Allah sangat menyenangi bila hamba-Nya bergerak untuk meninggikan agama Islam, salah satunya dengan mengagungkan syiar agama. Peringatan maulid adalah salah satu model syiar berbasis momentum yang sangat efektif dalam membangkitkan perasaan cinta umat kepada Nabinya. Setidaknya sebagai ajang untuk kembali ke masjid mengenang Nabi Muhammad SAW dan atau sekadar bersilaturrahim sesama umat Nabi Muhammad SAW. Dengan demikian, model syiar maulid adalah salah satu model yang perlu dilestarikan tetapi dengan catatan:

1. Menghindari anggapan bahwa peringatan maulid sama dengan ibadah musiman di dalam Islam seperti hanya shaum Ramadhan, shalat Id, dan ibadah lain yang sudah diatur ketat di dalam syariat. Jangan disamakan, sebab peringatan maulid hanyalah modl syiar terkini yang tidak diatur di dalam Al Qur’an dan Hadits.

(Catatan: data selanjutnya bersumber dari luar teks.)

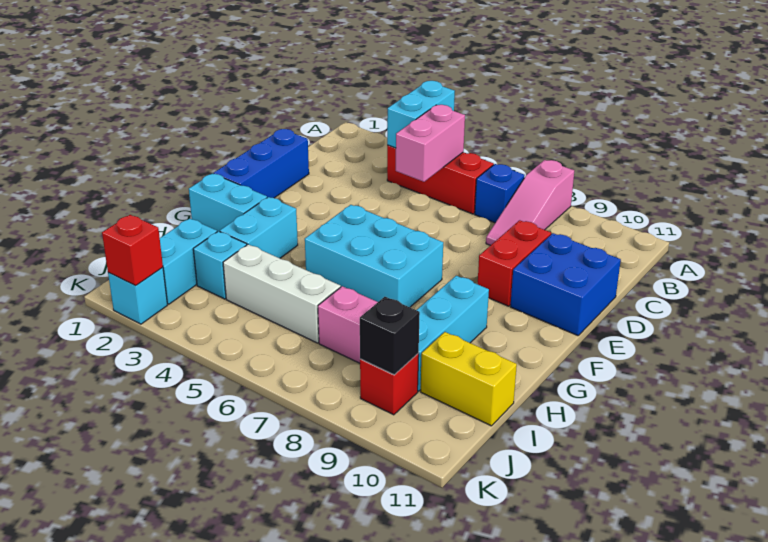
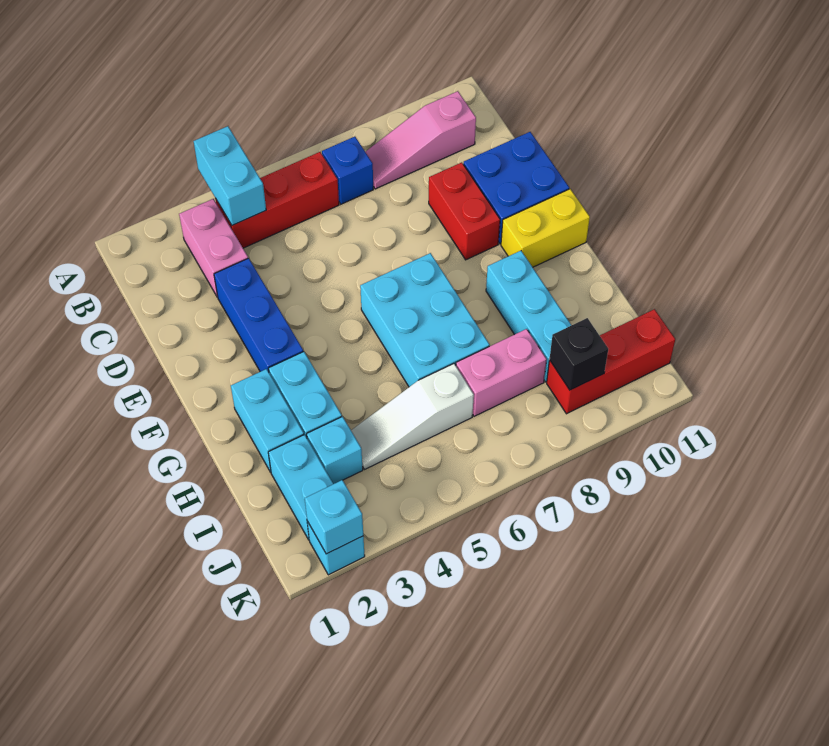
pink 1x3 slope [486,160,574,246] -> pink 1x3 slope turned to [366,91,476,189]
pink 1x2 brick [396,105,465,182] -> pink 1x2 brick moved to [179,199,248,297]
blue 1x3 brick [214,129,309,198] -> blue 1x3 brick moved to [214,258,303,372]
cyan 2x3 brick [305,205,443,307] -> cyan 2x3 brick turned to [360,253,490,387]
cyan 1x2 brick [189,173,267,232] -> cyan 1x2 brick turned to [231,369,304,472]
white 1x3 brick [223,244,341,343] -> white 1x3 slope [351,364,474,470]
yellow 1x2 brick [421,332,517,426] -> yellow 1x2 brick moved to [501,189,590,267]
red 1x1 brick [360,354,419,415] -> red 1x3 brick [547,309,675,414]
red 1x1 brick [102,215,163,286] -> cyan 1x1 brick [305,480,363,554]

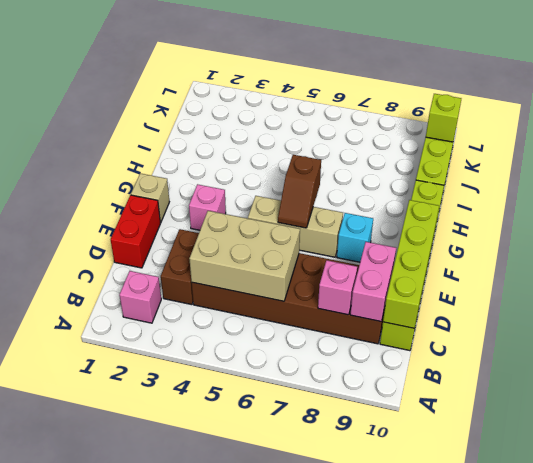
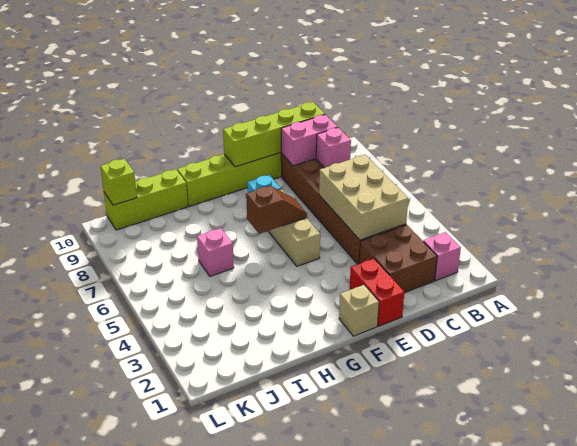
brown 1x2 brick [161,229,199,305] -> brown 2x2 brick [359,225,437,293]
red 1x2 brick [111,195,160,268] -> red 1x2 brick turned to [350,258,404,326]
pink 1x1 brick [189,184,226,230] -> pink 1x1 brick moved to [197,228,234,276]

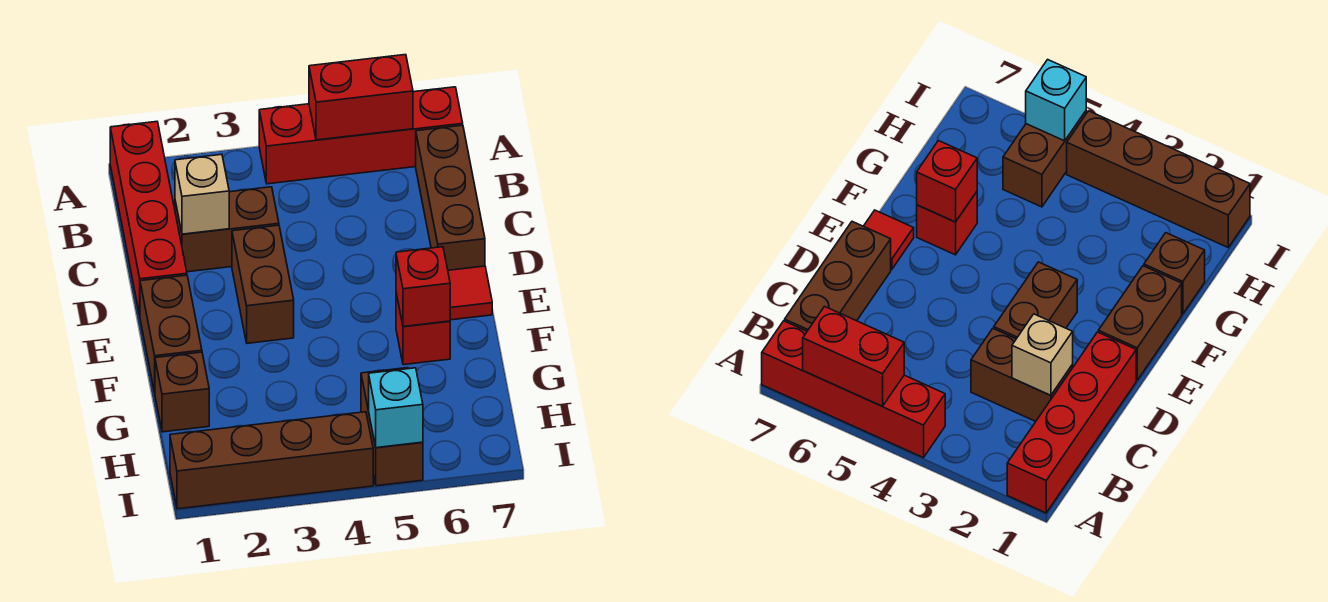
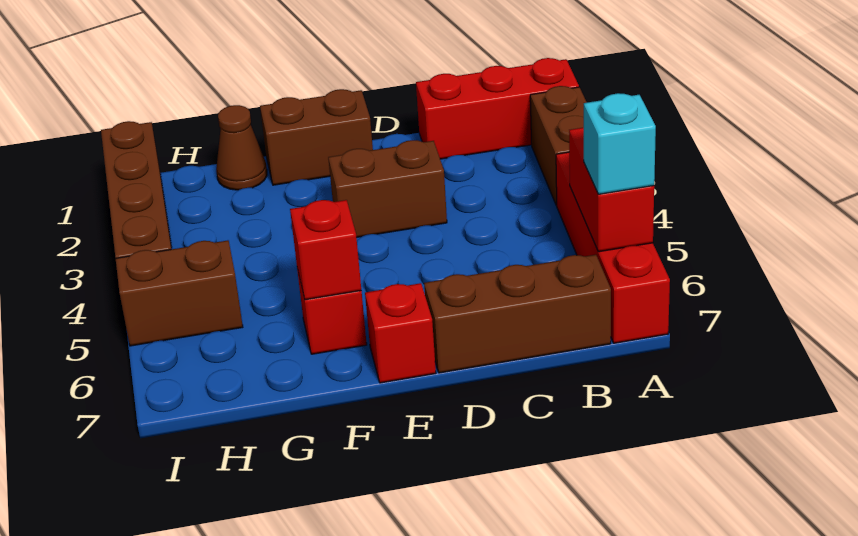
red 1x4 brick [110,122,187,315] -> red 1x3 brick [416,58,579,159]
brown 1x2 brick [175,187,279,272] -> brown 1x2 brick moved to [530,86,587,205]
tan 1x1 brick [175,154,229,234] -> none
red 1x1 tile [448,266,492,320] -> red 1x1 brick [365,283,436,383]
brown 1x1 brick [155,352,209,432] -> brown 1x1 cone [216,105,267,190]
cyan 1x1 brick [369,368,423,448] -> cyan 1x1 brick moved to [584,93,656,194]

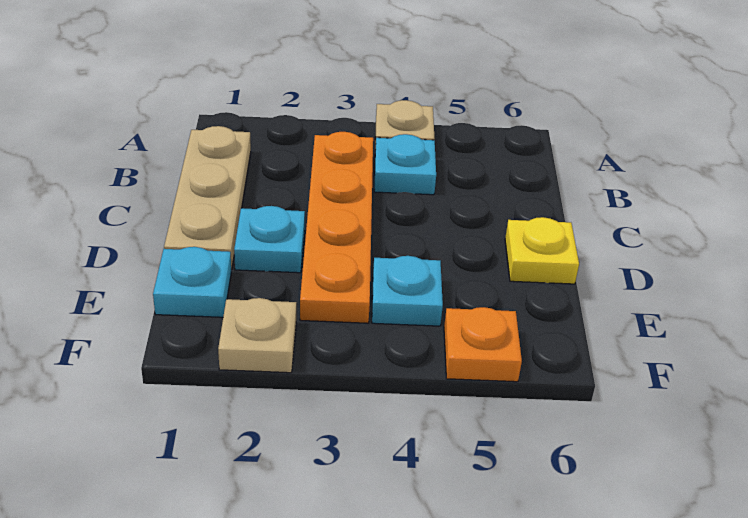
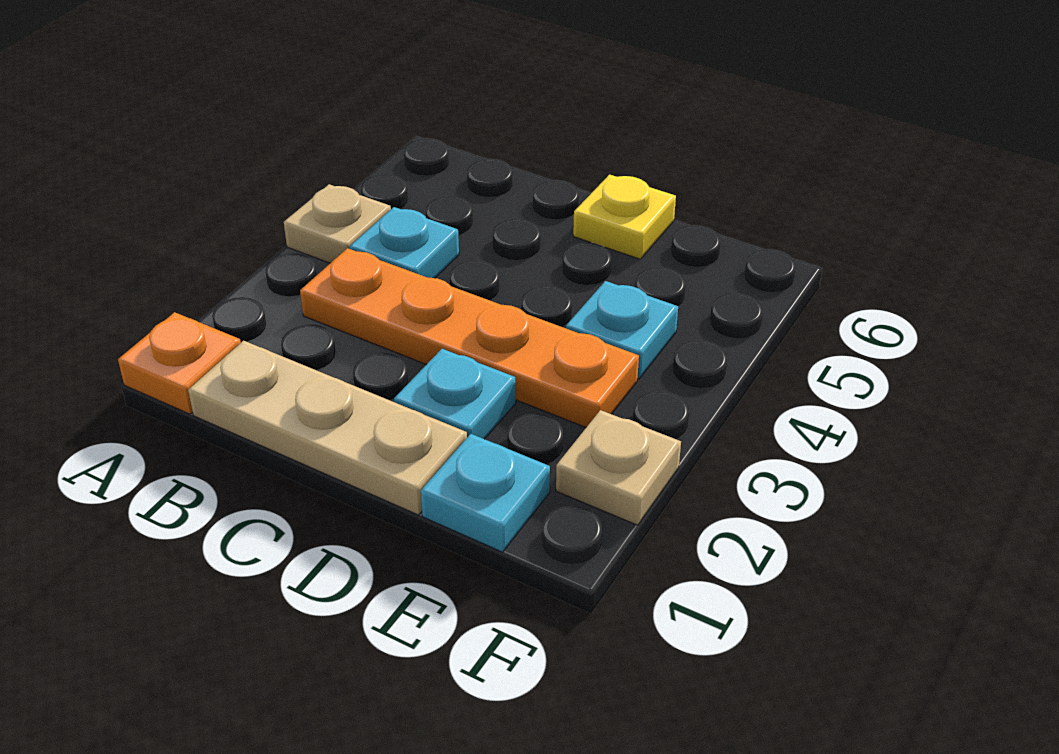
orange 1x1 plate [444,307,522,382] -> orange 1x1 plate moved to [118,312,241,414]

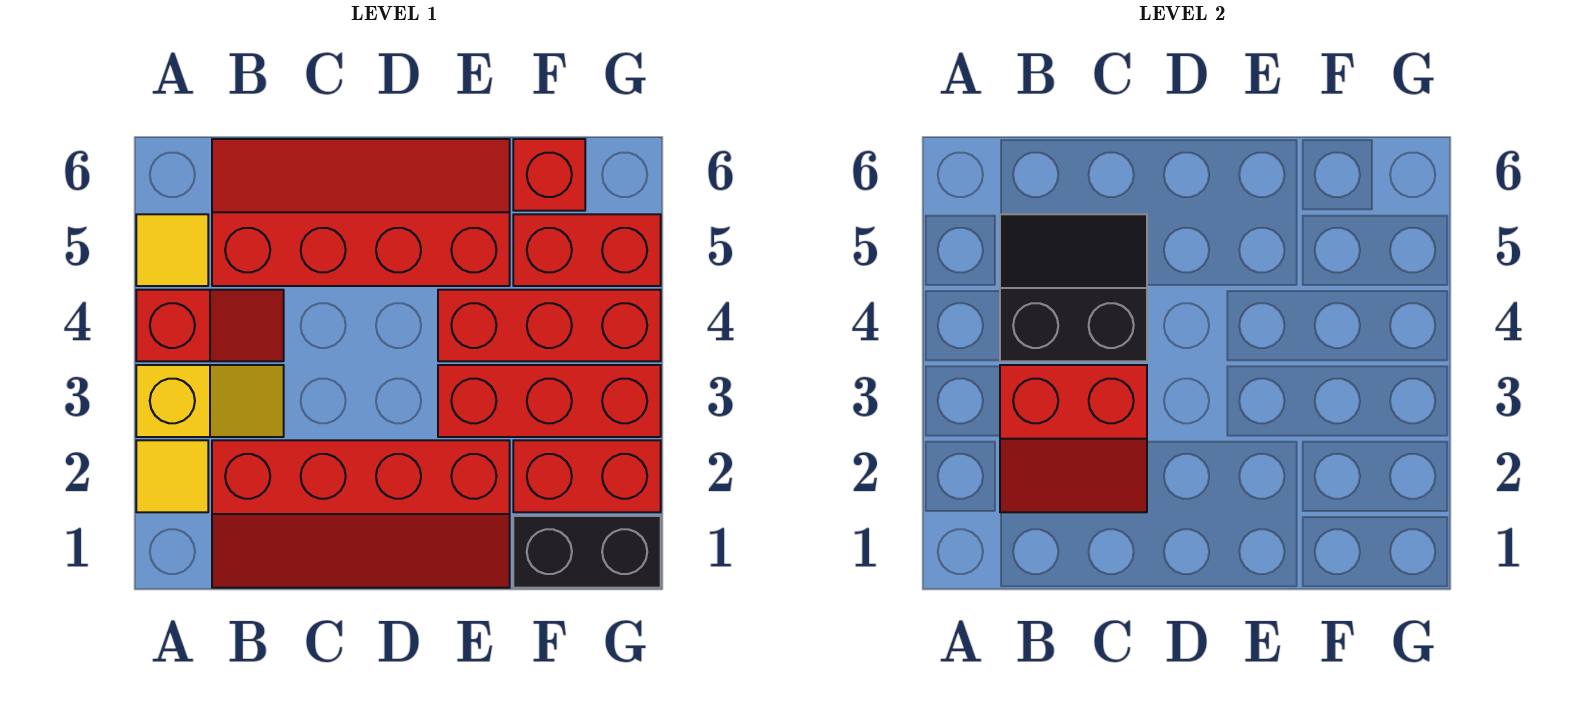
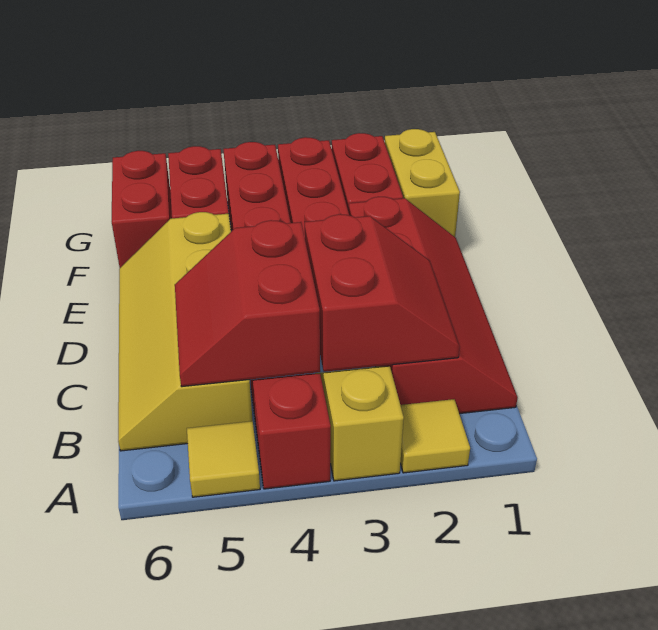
black 2x2 slope [1000,214,1147,361] -> red 2x2 slope [175,220,320,387]
red 2x4 slope [212,139,510,286] -> yellow 2x4 slope [118,212,253,451]
black 1x2 brick [513,516,661,588] -> yellow 1x2 brick [385,129,460,237]
red 1x1 brick [513,139,585,211] -> red 1x2 brick [112,151,172,268]

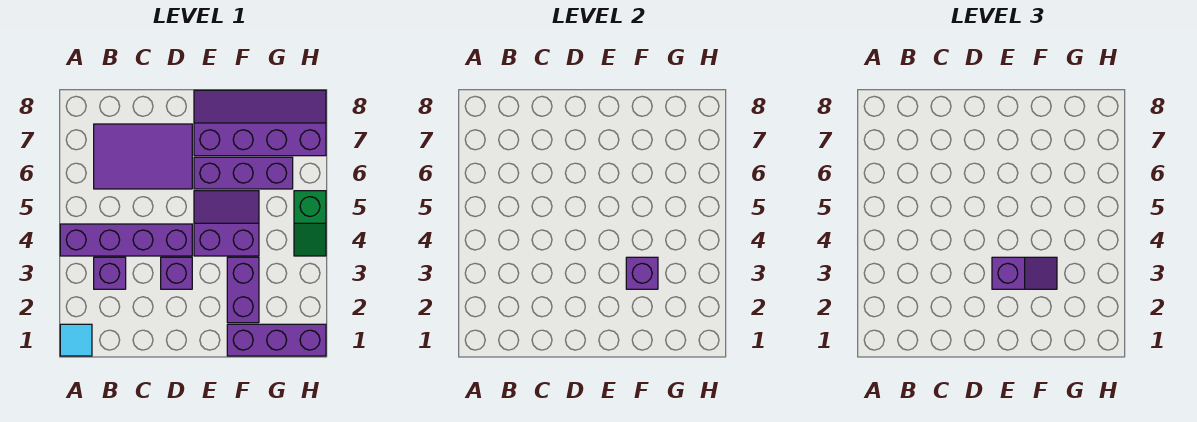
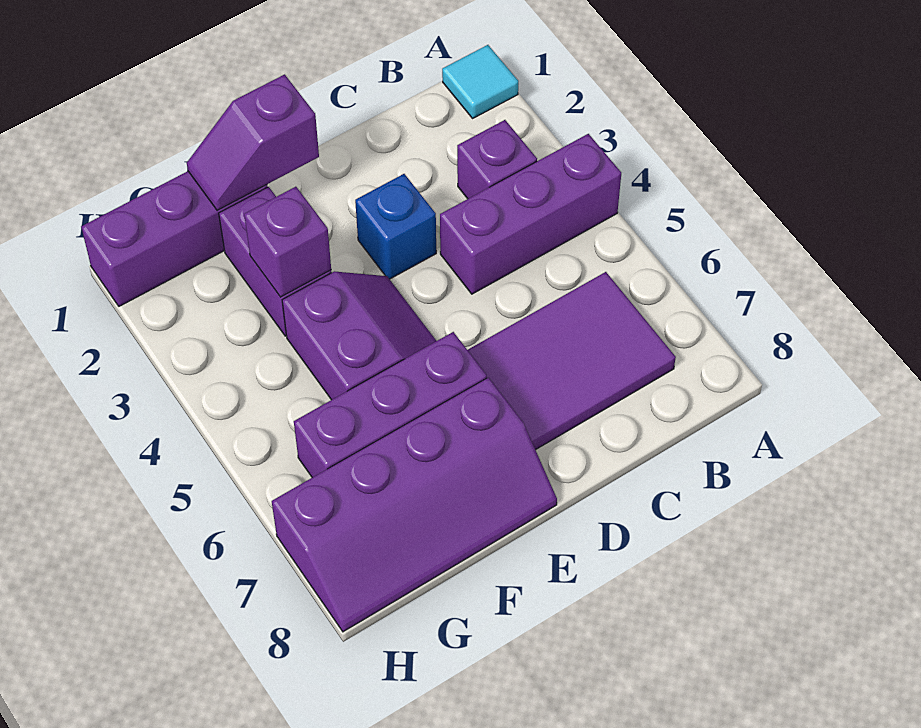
purple 1x4 brick [60,224,192,256] -> purple 1x3 brick [440,134,621,294]
purple 1x1 brick [161,257,192,289] -> blue 1x1 brick [355,174,436,279]
purple 1x2 slope [992,257,1057,289] -> purple 1x2 slope moved to [187,74,319,211]
purple 2x2 slope [194,191,259,256] -> purple 2x2 slope turned to [282,272,436,400]
green 1x2 slope [294,191,326,256] -> none

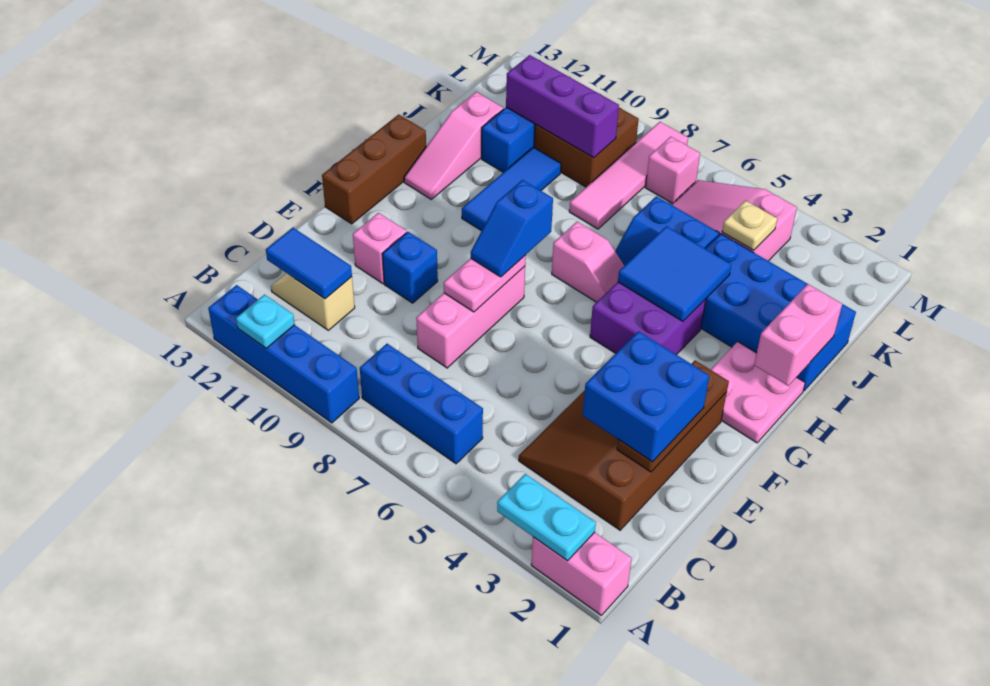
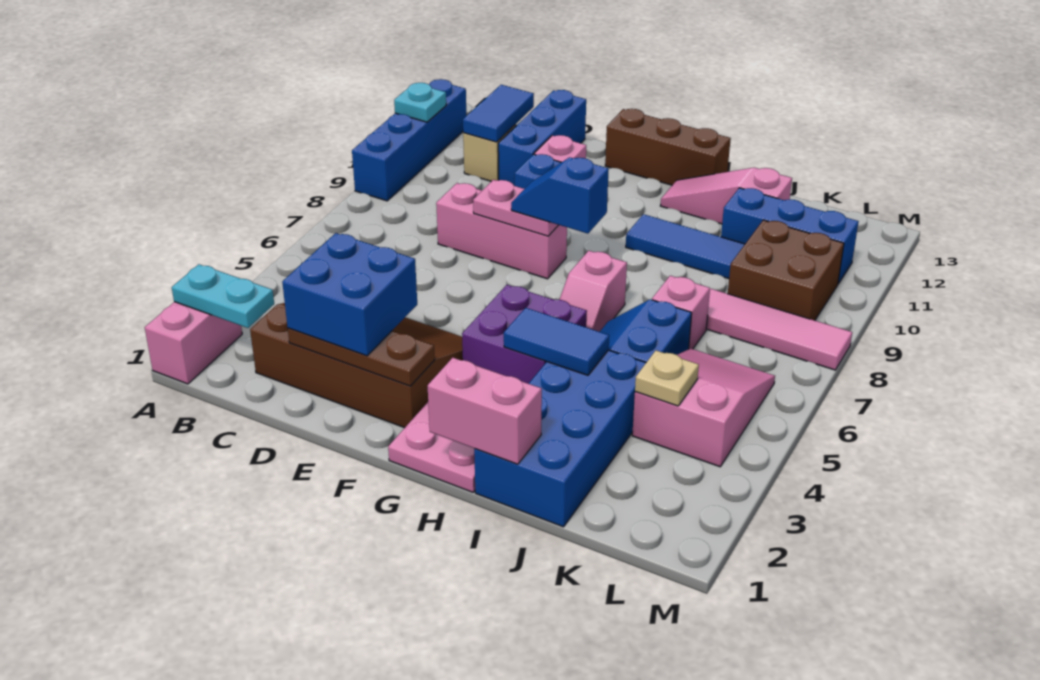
cyan 1x2 plate [497,474,596,561] -> cyan 1x2 plate turned to [172,264,274,328]
blue 1x3 brick [360,344,483,464] -> blue 1x3 brick moved to [498,90,586,186]
blue 2x2 tile [618,226,731,321] -> blue 1x2 tile [504,308,609,375]
purple 1x3 brick [506,55,619,158] -> none
pink 1x1 brick [645,137,700,204] -> pink 1x1 brick moved to [652,276,710,349]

2. Lebih menekankan kepada konsep peringatan ketimbang perayaan, karena keduanya berbeda secara makna filosofis. Peringatan bermakna substansif yang melibatkan pikiran dan perasaan, sementara perayaan lebih cenderung bermana basa-basi relijius dan ada kesan ikut-ikutan dengan kegiatan lain di luar Islam.

3. Tidak melakukan kegiatan yang menyimpang dari syariat seperti melakukan ritual yang berbau syirik, tahayul, bid’ah, dan khurafat di dalam agenda maulid. Jangan sampai acara peringatan maulid terkotori dengan tindakan sesat, ibadah yang menyimpang dari tata cara Islam itu sendiri.

4. Pada setiap peringatan maulid, harus ada upaya pencerdasan tentang makna kontekstual peringatan maulid itu sendiri dan juga doktrinasi tentang pentingnya meneruskan perjuangan Rasulullah dalam menegakkan agama. Jangan difokuskan kepada agenda “lucu-lucu”, terutama bila ustadz penceramahnya berkarakter humoris.

Empat catatan saya tentang peringatan maulid, insyaAllah, akan membantu upaya kita semua dalam menafsirkan peringatan maulid yang hakiki, sebagai suatu acara relijius yang jauh dari makna bid’ah, melainkan sebagai model syiar yang memanfaatkan karakter masyarakat senang momentum. Jika masih disebut bid’ah, maka biarlah kami beramal di sini dan kalian beramal di sana. Bagi kalian amal kalian dan bagi kami amal kami. Kelak Allah yang akan menjadi hakim yang seadil-adilnya. Allahu A’lam.

Ringkasan pemikiran sederhana salah seorang muslim awam yang diamanahkan sebagai salah seorang panitia acara Peringatan Maulid Nabi Muhammad SAW 1434 H (2013 M), Masjid Al Jihad PT. Lontar Papyrus Pulp and Paper Industry – PT. Wirakarya Sakti, Komp. Sinar Mas Group Tebing Tinggi, Tanjab Barat, Jambi.